面向韧性的城市能源系统安全规则提取及优化运行

Resilience-oriented Security Rule Extraction and Optimal Operation for Urban Energy System

城市能源系统不仅需要具备高可靠性以应对小规模、大概率的日常故障事件,还需要具备高韧性以应对大规模、小概率的极端灾害事件。随着跨能源形式耦合以及电力电子化程度的不断提高,城市能源系统有望通过协调跨系统能量转移和海量电力电子设备快速调节提升系统韧性。首先,文中提出了极端灾害事件下城市能源系统两阶段韧性运行模型,综合考虑了电力电子设备快动态特性和多能源网络慢动态特性的建模与协调。其次,针对韧性模型存在多约束、求解复杂度高等问题,提出了基于稀疏权重斜决策树理论的数据驱动城市能源系统安全规则提取方法,将复杂的韧性模型转化为少量的混合整数线性约束,即安全规则,并内嵌至系统正常运行模型。最后,通过算例分析验证了所提方法的有效性及其相较于传统模型驱动方法在计算效率上的优势。

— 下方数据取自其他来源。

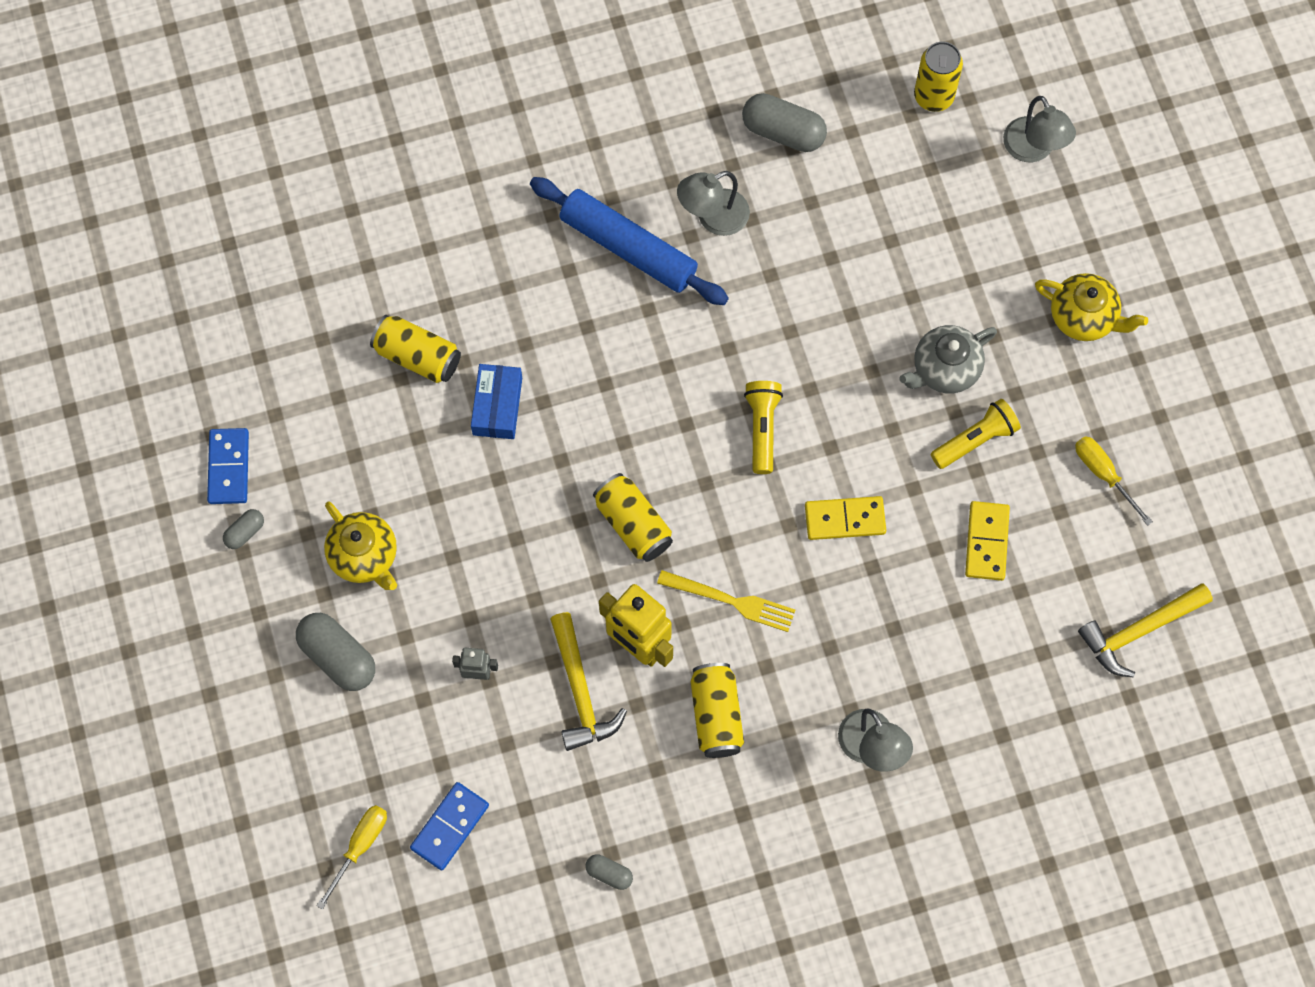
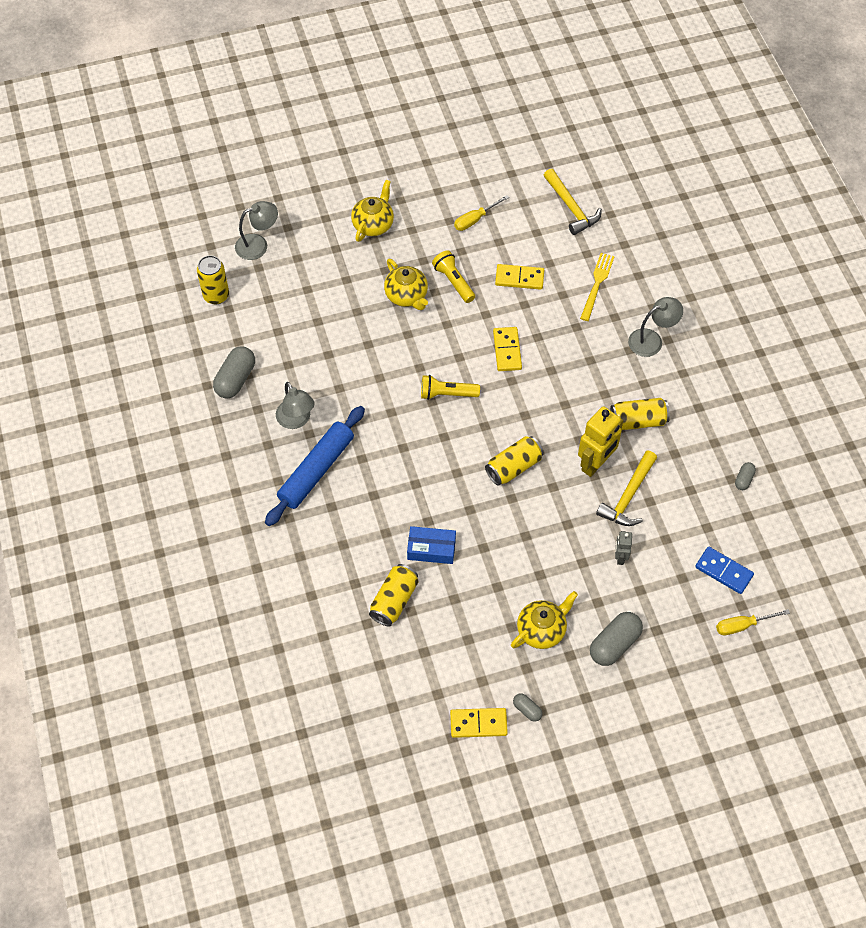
camera: 90 degrees left, 10 degrees down
(228, 467) = (478, 724): blue domino -> yellow domino
(360, 847) = (742, 625): yellow screwdriver -> yellow screwdriver turned 45 degrees counterclockwise
(580, 692) = (628, 496): yellow hammer -> yellow hammer turned 135 degrees clockwise
(731, 601) = (563, 412): yellow fork -> yellow fork (597, 284)
(944, 369) = (407, 296): grey teapot -> yellow teapot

Urban energy systems not only need to have high reliability for small-scale and large-probability daily failure events,but also need to have high resilience to cope with large-scale and small-probability extreme disaster events.With the increasing coupling of cross-energy forms and power electronization,the urban energy system is expected to improve system resilence through coordinated cross-system energy transfer and rapid regulation of massive power electronic devices.First,this paper proposes a two-stage resilience operation model for urban energy systems under extreme disaster events,which integrates the modeling and coordination of fast dynamic characteristics of power electronic devices and slow dynamic characteristics of multi-energy networks.Then,to address the problems of multiple constraints and high solution complexity of the resilience model,a data-driven urban energy system security rule extraction method based on space-weighted inclined decision tree theory is proposed.The method transforms the complex resilience model into a small number of mixed-integer linear constraints,namely security rules,and embeds them into the system normal operation model.Finally,the effectiveness of the proposed method and its advantages in computational efficiency over the traditional model-driven methods are verified by case analysis.